July 3, 2010 / by emptywheel

 

Bill Keller Suppresses American Tradition of Opposition to Torture

When asked by NYT’s own media reporter about the NYT’s refusal to use the word torture, Bill Keller could barely exert himself to say more than the official press statement. Here’s what the spokesperson gave to Michael Calderone.

A spokesman told Yahoo! News that the paper “has written so much about the waterboarding issue that we believe the Kennedy School study is misleading.”However, the Times acknowledged that political circumstances did play a role in the paper’s usage calls. “As the debate over interrogation of terror suspects grew post-9/11, defenders of the practice (including senior officials of the Bush administration) insisted that it did not constitute torture,” a Times spokesman said in a statement. “When using a word amounts to taking sides in a political dispute, our general practice is to supply the readers with the information to decide for themselves. Thus we describe the practice vividly, and we point out that it is denounced by international covenants and in American tradition as a form of torture.” [my emphasis]

And here’s what Keller gave NYT’s Brian Stelter.

Bill Keller, the executive editor of The Times, said the newspaper has written so much about the issue of waterboarding that, “I think this Kennedy School study — by focusing on whether we have embraced the politically correct term of art in our news stories — is somewhat misleading and tendentious.”

In an e-mail message on Thursday, Mr. Keller said that defenders of the practice of waterboarding, “including senior officials of the Bush administration,” insisted that it did not constitute torture.
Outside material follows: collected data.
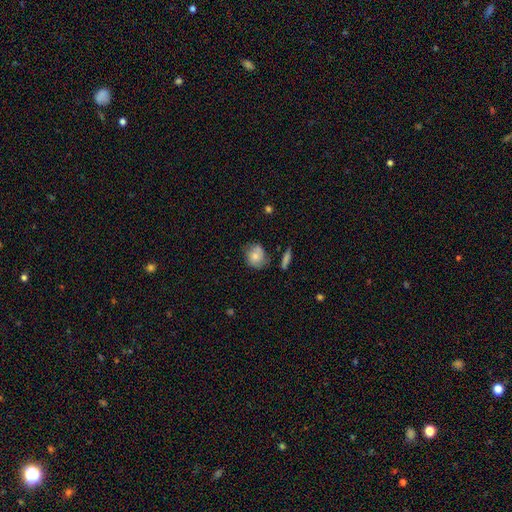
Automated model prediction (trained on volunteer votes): Q: Smooth or featured?
A: smooth (69%); runner-up: featured or disk (22%)
Q: How rounded?
A: round (66%); runner-up: in between (33%)
Q: Merging?
A: none (58%); runner-up: minor disturbance (27%)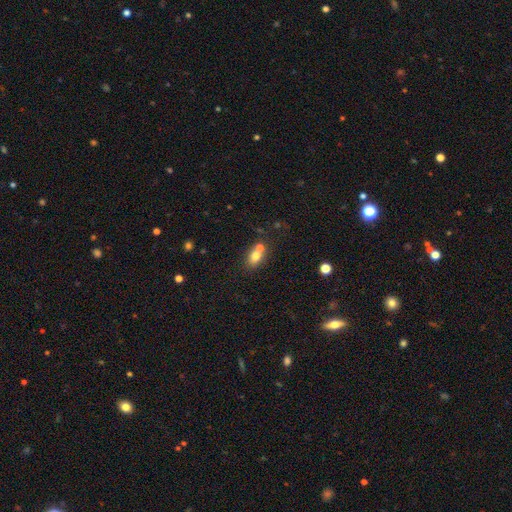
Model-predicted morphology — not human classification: Smooth or featured? smooth (75%)
How rounded? in between (71%)
Merging? none (45%)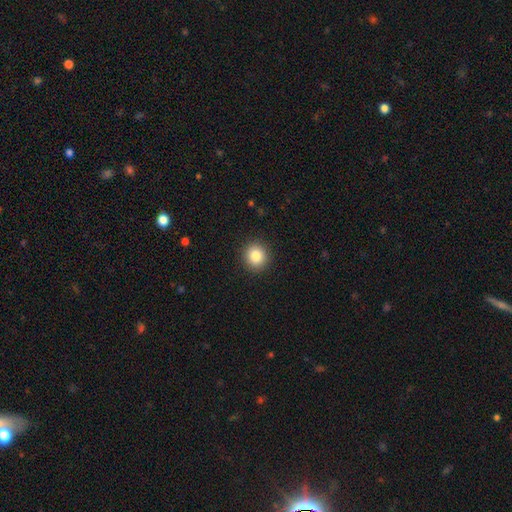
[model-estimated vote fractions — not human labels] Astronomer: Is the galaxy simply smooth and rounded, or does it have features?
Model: smooth — 85%.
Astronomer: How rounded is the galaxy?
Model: round — 90%.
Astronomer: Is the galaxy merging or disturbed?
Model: none — 91%.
“When using a word amounts to taking sides in a political dispute, our general practice is to supply the readers with the information to decide for themselves,” Mr. Keller wrote. “Thus we describe the practice vividly, and we point out that it is denounced by international covenants and human rights advocates as a form of torture. Nobody reading The Times’ coverage could be ignorant of the extent of the practice (much of that from information we broke) or mistake it for something benign (we usually use the word ‘brutal.’)” [my emphasis]

I guess all you need to do to be Executive Editor of the NYT is to bandy about insults like “politically correct” and “tendentious” and drop all acknowledgment that not just human rights advocates–but American tradition (notably, the tradition propagated by the NYT until the US embraced torture as official policy)–considers waterboarding torture.

Which is all the more pathetic, given that Bill Keller himself was once part of that tradition. As NYTPicker notes, NYT reporter Bill Keller has a long history of referring to torture as torture without bowing to the spin of the governments who use it.

On February 18, 1987, a 38-year-old NYT reporter named Bill Keller published his first story about torture.

The young Moscow correspondent — who, two years later, would win the Pulitzer Prize for his coverage of the Soviet Union — referred to “the torture case” in writing eloquently about revelations that officials in Petrozavodsk, in the Karelian republic, had been fired in the wake of torture accusations.

[snip]

Keller went on to write more than a dozen stories for the NYT — from the Soviet Union and, later, South Africa — that referenced interrogation techniques as “torture.” His stories never alluded to any questioning of the term by the governments that used the techniques.

[snip]

In applying a different standard to the NYT’s coverage of waterboarding, Keller has betrayed a reprehensible weakness in the face of his own government’s stance on torture — one that he never showed in his years as a courageous and straightforward reporter.

I’m not sure whether the difference in approach makes reporter Bill Keller nothing more than a human rights activist or makes editor Bill Keller tendentious, but along the way, NYT Executive Editor Bill Keller appears to have actively suppressed an American tradition that treats torture as torture, regardless of who uses it.